How do people become infected?
The virus is transmitted to people through the bite of infected female mosquitoes, primarily the Aedes aegypti mosquito, the same type that spreads dengue, chikungunya and yellow fever. The Pan American Health Organization (PAHO) said Aedes mosquitoes are found in all countries in the Americas except Canada and continental Chile, and the virus will likely reach all countries and territories of the region where Aedes mosquitoes are found.

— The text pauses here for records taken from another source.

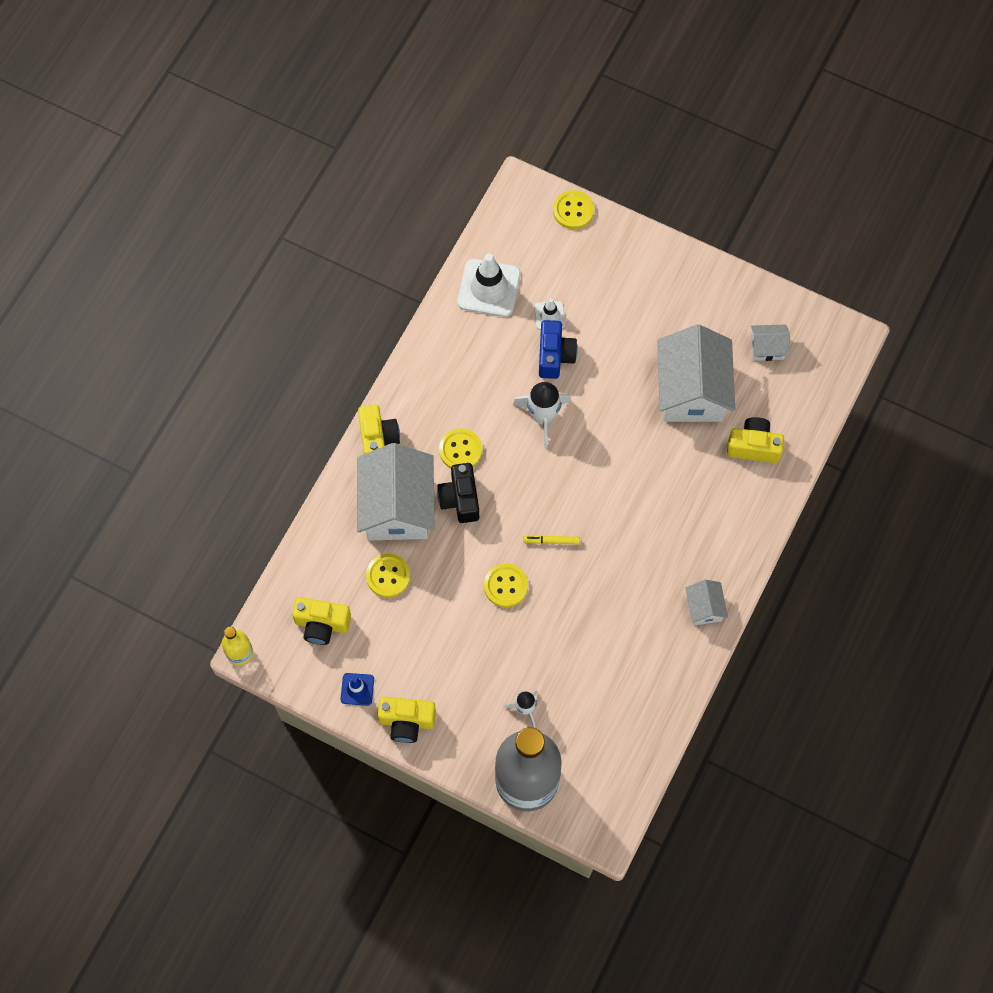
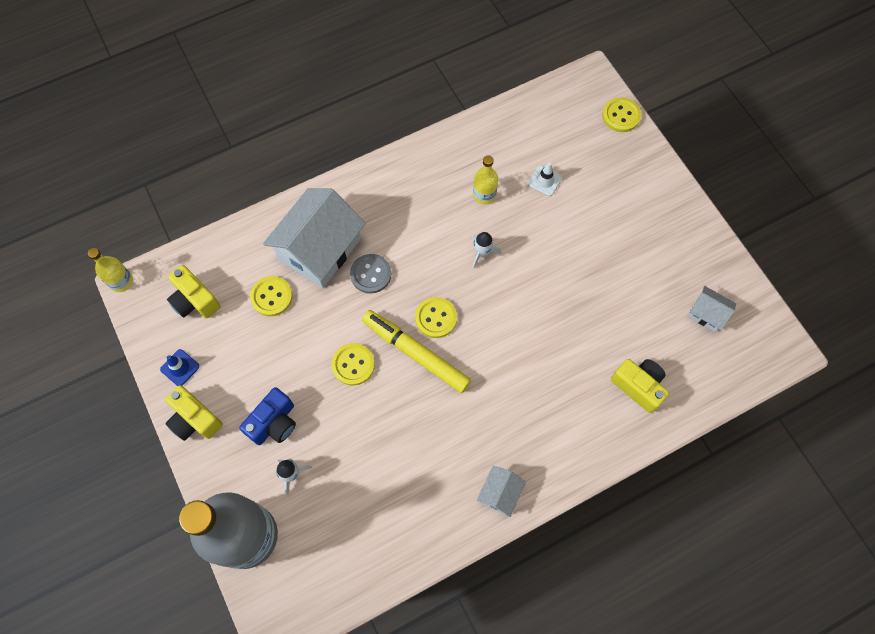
camera: 35 degrees right, 0 degrees up
yellow camera [358,405,400,454] -> none
black camera [437,463,479,523] -> grey button [350,254,391,294]
yellow button [439,429,482,468] -> yellow button moved to [415,297,457,338]
white traffic cone [458,253,521,317] -> none
white rocket [513,382,571,448] -> white rocket [472,232,501,268], size x0.60
yellow marker [523,535,580,544] -> yellow marker [362,310,471,393], size x2.30
blue camera [539,320,578,379] -> blue camera moved to [239,387,296,445]
white house [657,325,735,422] -> none
none -> yellow bottle [473,155,498,205]

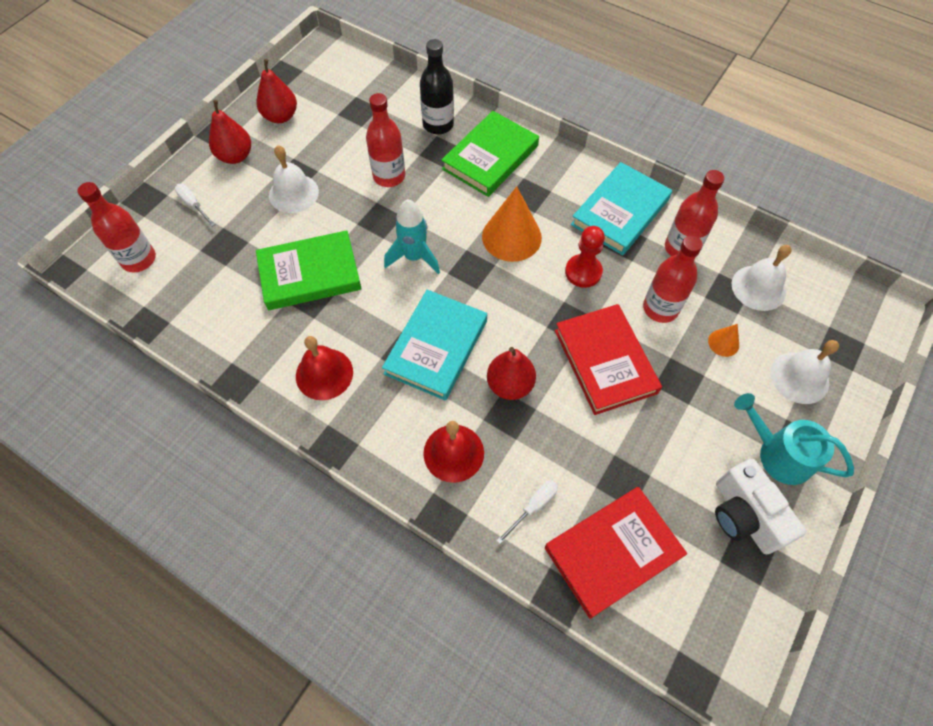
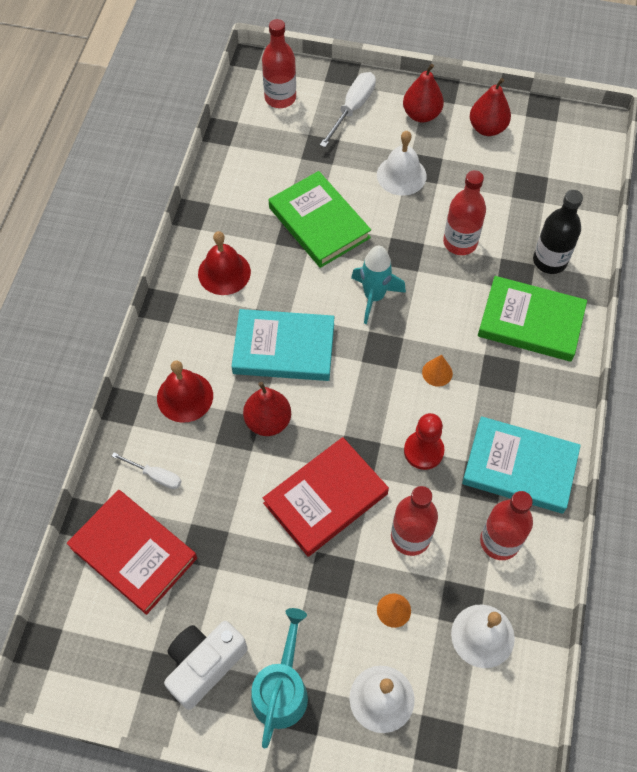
camera: 70 degrees right, 0 degrees up
white screwdriver [175,184,215,226] -> white screwdriver [320,72,376,147], size x1.64
orange cone [482,186,542,262] -> orange cone [422,355,453,387], size x0.47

How do you treat Zika infection?
There is no treatment or vaccine available for Zika infection. Companies and scientists are racing to develop a safe and effective vaccine for Zika, but the World Health Organization said it would take at least 18 months to start large-scale clinical trials of potential preventative shots.

How dangerous is it?
The PAHO said there is no evidence that Zika can cause death, but some cases have been reported with more serious complications in patients with pre-existing medical conditions. The virus has been linked to microcephaly, a condition in newborns marked by abnormally small heads and brains that have not developed properly. It also has been associated with Guillain-Barre syndrome, a rare disorder in which the body's immune system attacks part of the nervous system.

What are the symptoms of Zika infection?    
People who get Zika virus disease typically have a mild fever, skin rash, conjunctivitis, muscle and joint pain and fatigue that can last for two to seven days. But as many as 80 percent of people infected never develop symptoms. The symptoms are similar to those of dengue or chikungunya, which are transmitted by the same type of mosquito.

How can Zika be contained?
Efforts to control the spread of the virus focus on eliminating mosquito breeding sites and taking precautions against mosquito bites such as using insect repellent and mosquito nets. US and international health officials have advised pregnant women to avoid travel to Latin American and Caribbean countries where they may be exposed to Zika.